The phrase is British in origin. When the House of Commons appropriates money for public expenditure, it did so (and still does so) under various headings - for the pay and allowances of the army, for the maintenance of forts and arsenals, etc, etc. From at least as far back as the 17th century, one of the regular headings was “for secret service”. It was understood in Parliament that this was mainly money used to pay bribes and rewards to informers and, in the nature of things, a detailed accounting of expenditure could not be given. Parliament recognised the necessity for this but was also uncomfortable with it, since it was an area of expenditure that could not be properly scrutinised. Significant increases in the amount of the appropriations for secret service that the government requested were always criticised, and taken as an indicator of the poor state of the country, the growing discontent of the populace, etc.
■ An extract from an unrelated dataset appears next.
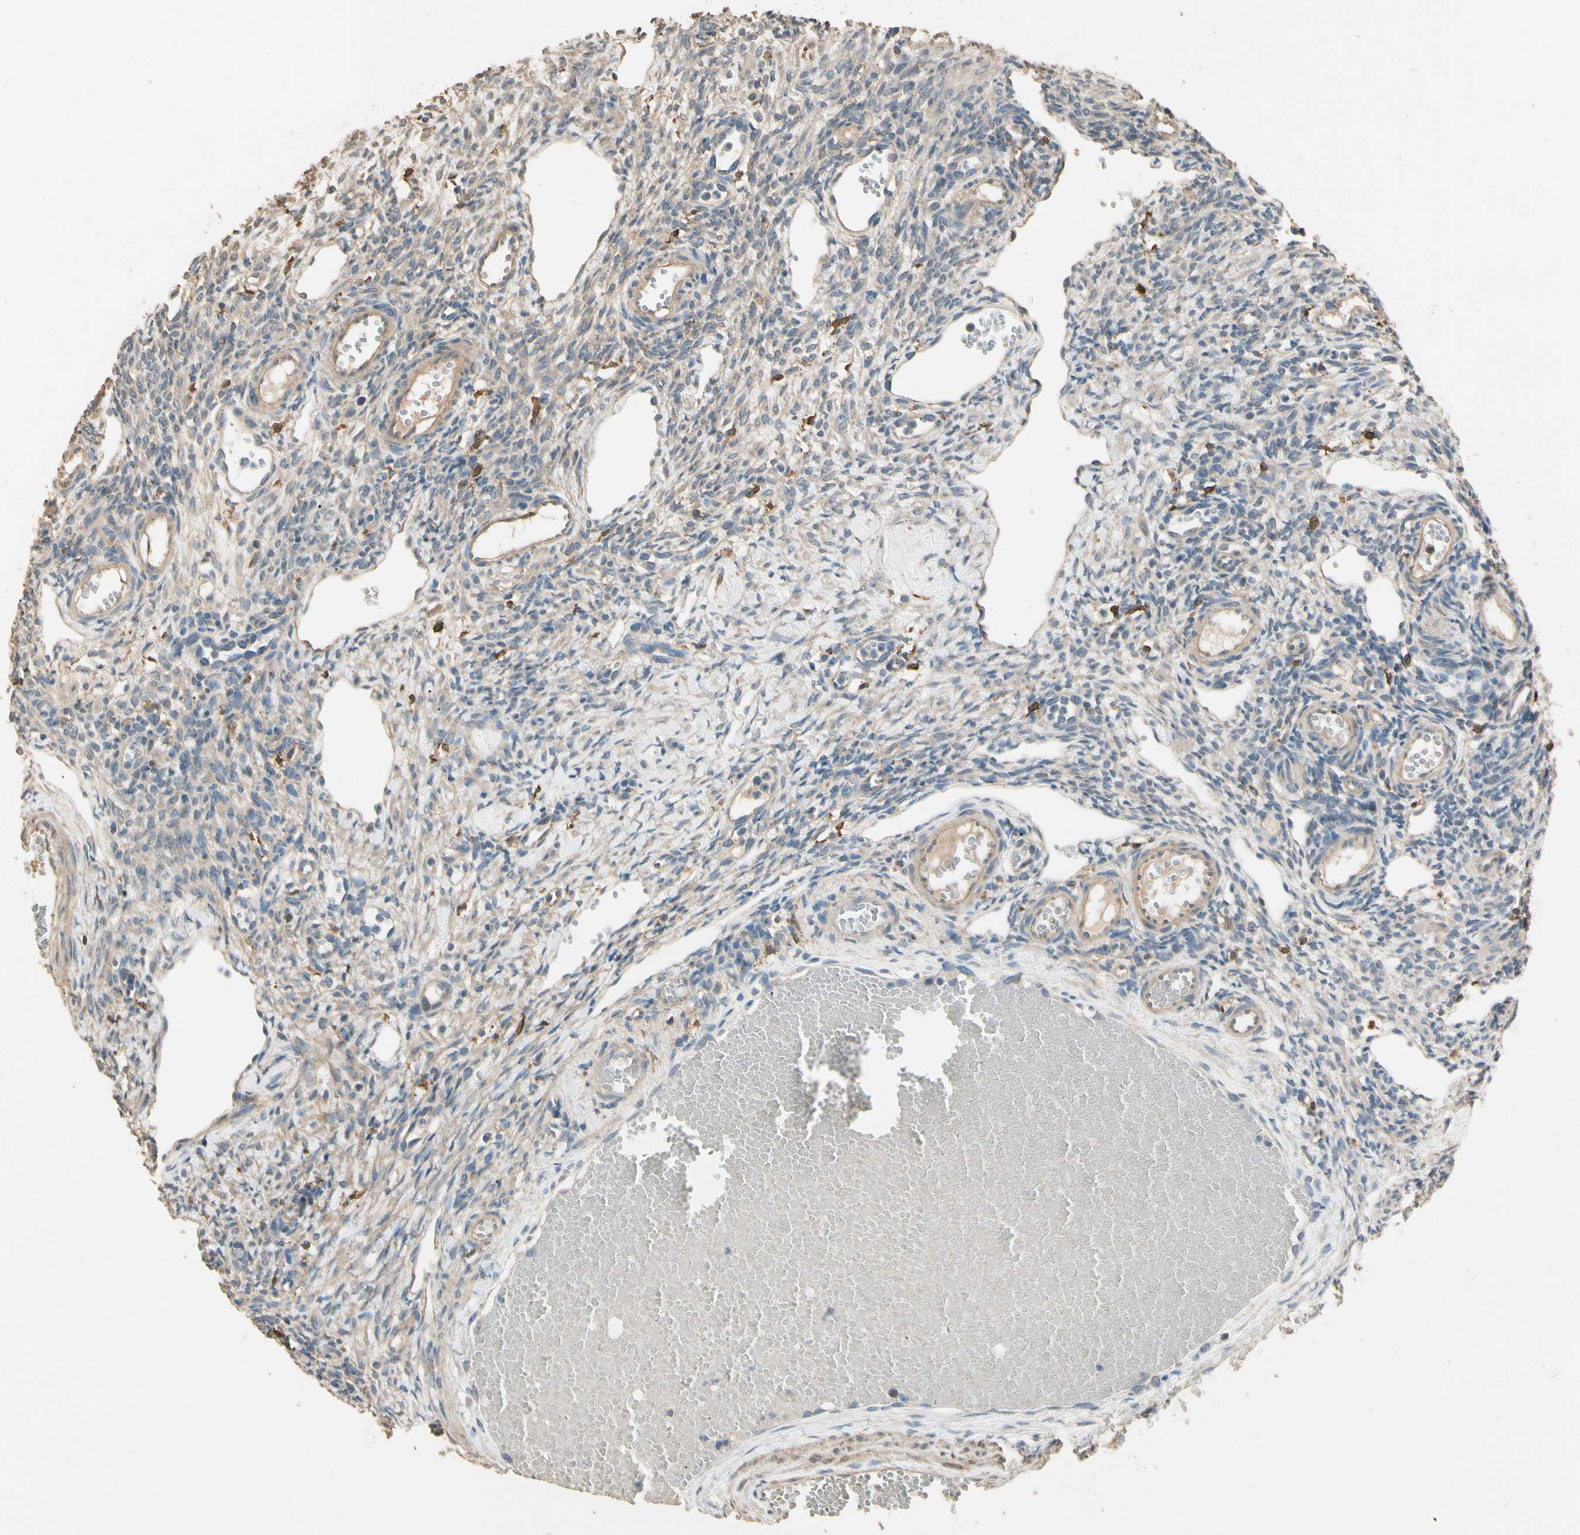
{"staining": {"intensity": "weak", "quantity": ">75%", "location": "cytoplasmic/membranous"}, "tissue": "ovary", "cell_type": "Ovarian stroma cells", "image_type": "normal", "snomed": [{"axis": "morphology", "description": "Normal tissue, NOS"}, {"axis": "topography", "description": "Ovary"}], "caption": "Weak cytoplasmic/membranous positivity for a protein is appreciated in about >75% of ovarian stroma cells of unremarkable ovary using immunohistochemistry.", "gene": "CDH6", "patient": {"sex": "female", "age": 33}}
By the early nineteenth century, “secret service” referred not just to the money appropriated, but to the officials and agencies involved in spending it. The secret service included a number of different agencies, or branches of agencies, though none of them (in the UK) actually had “Secret Service” as part of their name until the Secret Service Bureau was established in the early twentieth century. By then, of course, the US already had a government agency with the name “Secret Service”.

Beware the BBB- The Black Budget Bureau!

I would like to join the uninformed branch of the Secret Service. “They don’t tell me anything!”

Is there a second rule?

Obligatory theme music for the thread:

"Who has got the secret-est Service?
The one that makes the other service nervous?
Fucking-A, man!


Maybe the Secret Service is a front for the Department of Public Relations.

Yes. The second rule is there is no first rule.

For years in England they denied officially the existence of MI5. Canadian judges just recently learned about a data processing centre that CSIS allegedly didn’t feel they needed to know about.

I mention the origin of the name in my Staff Report here: http://www.straightdope.com/columns/read/2910/is-the-secret-service-responsible-for-keeping-the-president-from-getting-drunk

Great read, thanx for the link … ummmm … so who’s watching for counterfeiting now?

The Secret Service. Presidential Security isn’t their only job or even their main job. I’ve worked with them on several occasions with counterfeiting operations. I have also helped out with a couple of presidential details. The agents that are working cases will get pulled off their fulltime job to help with security when there is a presidential visit.